• _EXERCISE AIM_:
In the material below, which lines hold the word "artistique"? Pick each one out.

• _SUPPLIED INFORMATION_:

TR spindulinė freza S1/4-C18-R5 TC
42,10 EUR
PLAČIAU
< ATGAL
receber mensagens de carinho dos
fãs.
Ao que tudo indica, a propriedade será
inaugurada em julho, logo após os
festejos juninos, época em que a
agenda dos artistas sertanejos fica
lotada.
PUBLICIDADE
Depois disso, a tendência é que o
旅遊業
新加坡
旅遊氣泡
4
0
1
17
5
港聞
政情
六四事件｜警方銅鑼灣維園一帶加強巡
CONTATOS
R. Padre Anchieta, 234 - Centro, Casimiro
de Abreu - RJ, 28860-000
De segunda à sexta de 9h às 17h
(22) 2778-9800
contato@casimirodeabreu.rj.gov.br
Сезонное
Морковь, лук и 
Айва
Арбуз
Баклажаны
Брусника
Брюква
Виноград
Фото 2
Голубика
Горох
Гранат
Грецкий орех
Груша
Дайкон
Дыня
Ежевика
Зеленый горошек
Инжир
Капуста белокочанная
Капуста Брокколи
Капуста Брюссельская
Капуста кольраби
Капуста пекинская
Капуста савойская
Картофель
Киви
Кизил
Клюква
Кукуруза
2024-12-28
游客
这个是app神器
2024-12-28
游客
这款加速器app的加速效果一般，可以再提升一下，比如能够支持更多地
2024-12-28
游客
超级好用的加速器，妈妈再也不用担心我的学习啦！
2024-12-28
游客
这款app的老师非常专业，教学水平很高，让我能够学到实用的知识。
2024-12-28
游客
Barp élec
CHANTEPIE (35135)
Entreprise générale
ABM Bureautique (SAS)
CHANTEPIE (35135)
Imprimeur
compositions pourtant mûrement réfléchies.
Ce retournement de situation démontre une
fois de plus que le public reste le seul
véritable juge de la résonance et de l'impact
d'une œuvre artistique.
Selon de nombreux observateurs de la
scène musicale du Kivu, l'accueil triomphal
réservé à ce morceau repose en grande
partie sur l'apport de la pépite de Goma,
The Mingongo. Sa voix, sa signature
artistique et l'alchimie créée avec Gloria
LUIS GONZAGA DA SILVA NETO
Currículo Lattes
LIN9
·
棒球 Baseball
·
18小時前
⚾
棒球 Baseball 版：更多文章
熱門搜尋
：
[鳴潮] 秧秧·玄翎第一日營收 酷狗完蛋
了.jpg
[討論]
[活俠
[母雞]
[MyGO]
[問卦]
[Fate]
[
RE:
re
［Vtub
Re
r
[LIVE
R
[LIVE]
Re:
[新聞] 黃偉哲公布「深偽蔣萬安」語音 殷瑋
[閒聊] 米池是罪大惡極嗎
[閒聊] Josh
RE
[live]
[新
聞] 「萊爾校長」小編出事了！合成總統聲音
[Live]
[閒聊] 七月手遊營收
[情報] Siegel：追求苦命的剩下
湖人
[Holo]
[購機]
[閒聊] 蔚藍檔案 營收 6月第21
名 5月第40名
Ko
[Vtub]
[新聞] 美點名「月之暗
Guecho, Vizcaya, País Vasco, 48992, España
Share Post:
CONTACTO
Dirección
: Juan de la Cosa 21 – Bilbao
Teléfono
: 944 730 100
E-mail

• _EXERCISE RESPONSE_:
d'une œuvre artistique.
artistique et l'alchimie créée avec Gloria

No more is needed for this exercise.